A therapist told me I have to grieve the loss of my father. Except the thing is my dad is still alive.
My dad has a severe case of bipolar depression. He started showing symptoms when I was 6. For me, the saddest part is that I don’t remember him before he got sick. I’m sure there was so much more to him that I’ll never know, but unfortunately, I can only learn from anecdotes.
When my dad calls, it’s never a, “Hi honey, tell me about your day” or “Are you heading up to the cottage soon?” It’s always a short conversation, all about him, how he’s going to the gym, buying a new condo, proposed to the waitress or when it gets bad, how he’s looking for an albino woman to populate the earth with the pure white arian race.
For years, I would let him talk, an interaction that left me very unfulfilled, always needing more. Then I tried to reason with him, which is like trying to change the diaper of a toddler who refuses and fights like a wild animal who doesn’t want to be caged. Then we had “touchy subject.” Those were topics that were off limits, like his patriarchal view on women or using religion to explain why bad things happen such as my cancer diagnosis (ie. You’re a bad catholic and that’s why you have cancer). I constantly reminded him that the topics were vetoed, but our conversation would soon end abruptly when he would persist. Tears would stream down my face. Every. Single. Time.

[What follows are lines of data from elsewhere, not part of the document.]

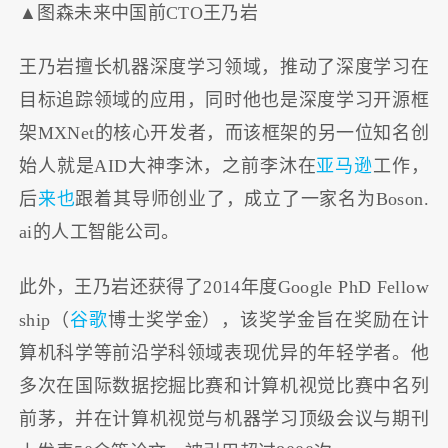
▲图森未来中国前CTO王乃岩
王乃岩擅长机器深度学习领域，推动了深度学习在
目标追踪领域的应用，同时他也是深度学习开源框
架MXNet的核心开发者，而该框架的另一位知名创
始人就是AID大神李沐，之前李沐在
亚马逊
工作，
后
来也
跟着其导师创业了，成立了一家名为Boson.
ai的人工智能公司。
此外，王乃岩还获得了2014年度Google PhD Fellow
ship（
谷歌
博士奖学金），该奖学金旨在奖励在计
算机科学等前沿学科领域表现优异的年轻学者。他
多次在国际数据挖掘比赛和计算机视觉比赛中名列
前茅，并在计算机视觉与机器学习顶级会议与期刊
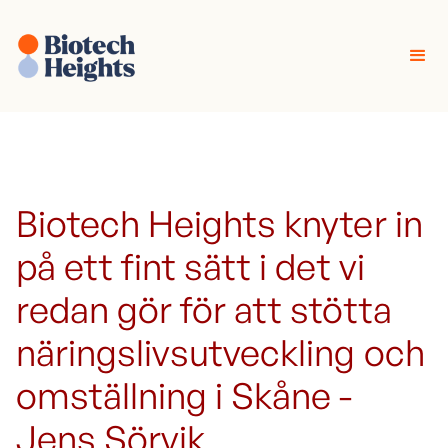
Biotech Heights knyter in
på ett fint sätt i det vi
redan gör för att stötta
näringslivsutveckling och
omställning i Skåne -
Jens Sörvik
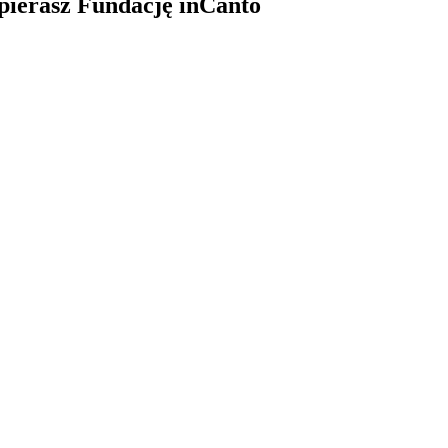
pierasz Fundację inCanto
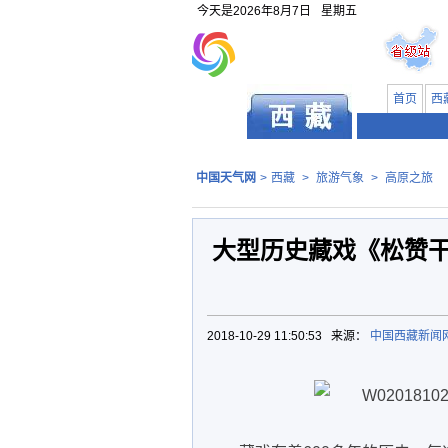
今天是
2026年8月7日
星期五
首页
西
中国天气网
>
西藏
>
旅游气象
>
高原之旅
大型历史藏戏《松赞
2018-10-29 11:50:53 来源：
中国西藏新闻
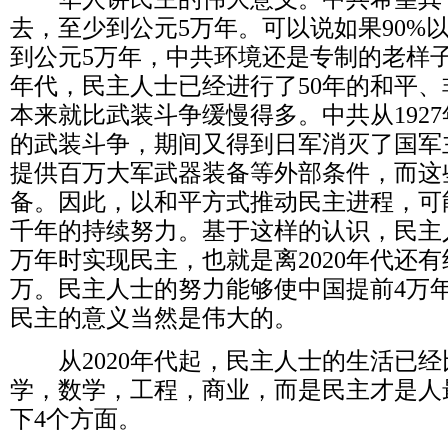
去，至少到公元
5
万年。可以说如果
90%
到公元
5
万年，中共环境还是专制的老样
年代，民主人士已经进行了
50
年的和平、
本来就比武装斗争缓慢得多。中共从
1927
的武装斗争，期间又得到日军消灭了国军
提供百万大军武器装备等外部条件，而这
备。因此，以和平方式推动民主进程，可
千年的持续努力。基于这样的认识，民主
万年时实现民主，也就是离
2020
年代还有
万。民主人士的努力能够使中国提前
4
万
民主的意义当然是伟大的。
从
2020
年代起，民主人士的生活已经
学，数学，工程，商业，而是民主才是人
下
4
个方面。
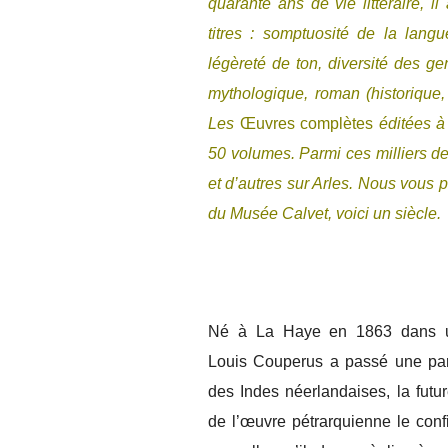
quarante ans de vie littéraire,
titres : somptuosité de la lang
légèreté de ton, diversité des gen
mythologique, roman (historique
Les
Œuvres complètes
éditées à
50 volumes. Parmi ces milliers d
et d’autres sur Arles. Nous vous 
du Musée Calvet, voici un siècle.
Né à La Haye en 1863 dans un 
Louis Couperus a passé une part
des Indes néerlandaises, la futu
de l’œuvre pétrarquienne le conf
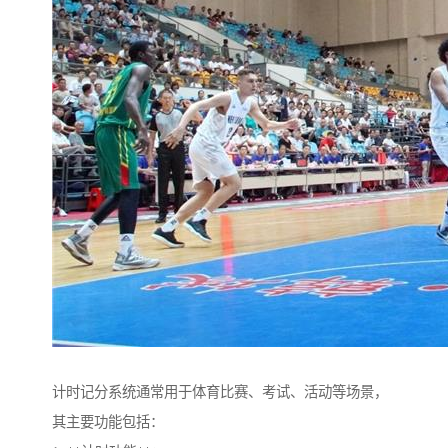
计时记分系统通常用于体育比赛、考试、活动等场景，
其主要功能包括：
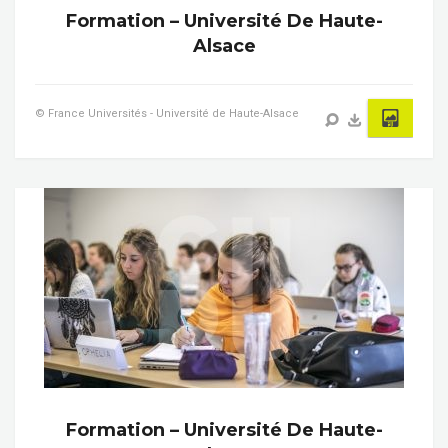
Formation – Université De Haute-
Alsace
© France Universités - Université de Haute-Alsace
Formation – Université De Haute-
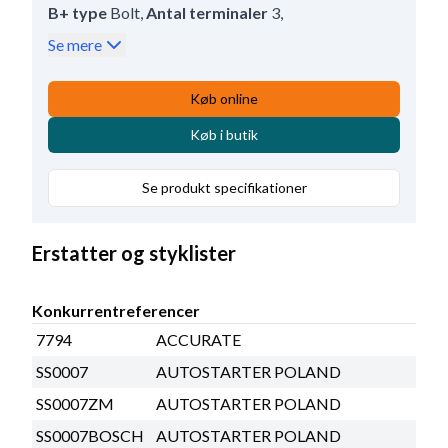
B+ type
Bolt
,
Antal terminaler
3
,
Spolebolt længde
18.00
,
B+ størrelse
M10
,
Se mere
Relædækseltype
Krympe
,
Terminal 50 type
Screw
,
Køb online
Indvendig diameter
48.00
,
Køb i butik
Bemærkning
HC-CARGO 130303, 131042,
233734.
Se produkt specifikationer
Erstatter og styklister
Konkurrentreferencer
7794
ACCURATE
SS0007
AUTOSTARTER POLAND
SS0007ZM
AUTOSTARTER POLAND
SS0007BOSCH
AUTOSTARTER POLAND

I’ve always had a relationship with my dad mostly out of obligation. My dad didn’t choose to be sick. He would have it any other way if he could. I’m his daughter. I owe it to him; these are things I told myself for 30 years. Having clear boundaries will allow us to have a relationship. For years, I convinced myself. Until one day it was finally too much.
He told me that his girlfriend was coming to our short rendezvous at Christmas. This was not the first time he insisted. As a parent, my son is my priority. Simply put, she isn’t allowed around him. She has exposed her questionable character countless times and I can feel compassion for her, yet at the same time the mama bear in me makes sure her cub is safe. Needless to say, I felt highly disrespected that he invited her and felt uncomfortable seeing him for Christmas. This was the first time ever. I’ve never not seen my dad at Christmas.
Over Christmas is when my symptoms started developing, eventually landing me in the hospital for surgery followed by radiation and chemo. The cancer was now everywhere: my brain, liver, abdomen, and lungs. But I just had a clean scan in October. I wrote each family member a heartfelt letter while in the hospital, telling my dad that in order for us to have a relationship, he needed to use his religion to love and support me, to build me up, instead of criticize and tear me down.
My boundaries were simply not strong enough; we needed to tear the structure down.
This year when I awoke on Father’s Day, I realized that it would be the first time in eight months that I would see my dad. We had one awkward conversation on his birthday, but other than that, I haven’t interacted with him much, except for my inquiries with my brother for any glimmer of change.
My son’s birthday landed on Father’s Day this year, among other anniversaries including my now divorced parent’s wedding anniversary and of course, my cancer diagnosis. I sat there crying, allowing myself to mourn the heavy cloud that stormed over me, to make way for the joy of my son’s third birthday.
When I saw my dad at the party, he started crying. At first, I thought it was because he was so happy to see me and then later realized, while that was true, he was more likely shocked by my appearance. Losing my hair the first time made him feel uncomfortable and he didn’t like seeing me. He was likely shocked, learning for the first time that I was bald again.
His departure ended with an awkward exchange of him telling me to call him when I finally missed him and me trying to explain that I do miss him but that we can’t have a relationship until he uses religion to be kind.
I’ve been asked if my dad will ever get there. If he will ever understand. I don’t know. But I know that until he does, this is my truth. This is what I need.
Even though you love someone, it’s okay to let them know what you need from the relationship and put up boundaries around behaviour or language that’s not okay. It doesn’t mean that you love them less. It just means that you love yourself too.
#cancer #fathersday #Dad #lovehurts #boundaries #mental health #cancermommies
1 thought on “When love hurts”
Wow. Very moving, very candid, very well said and so true. Thank you for sharing these difficult realities. We should all love ourselves more.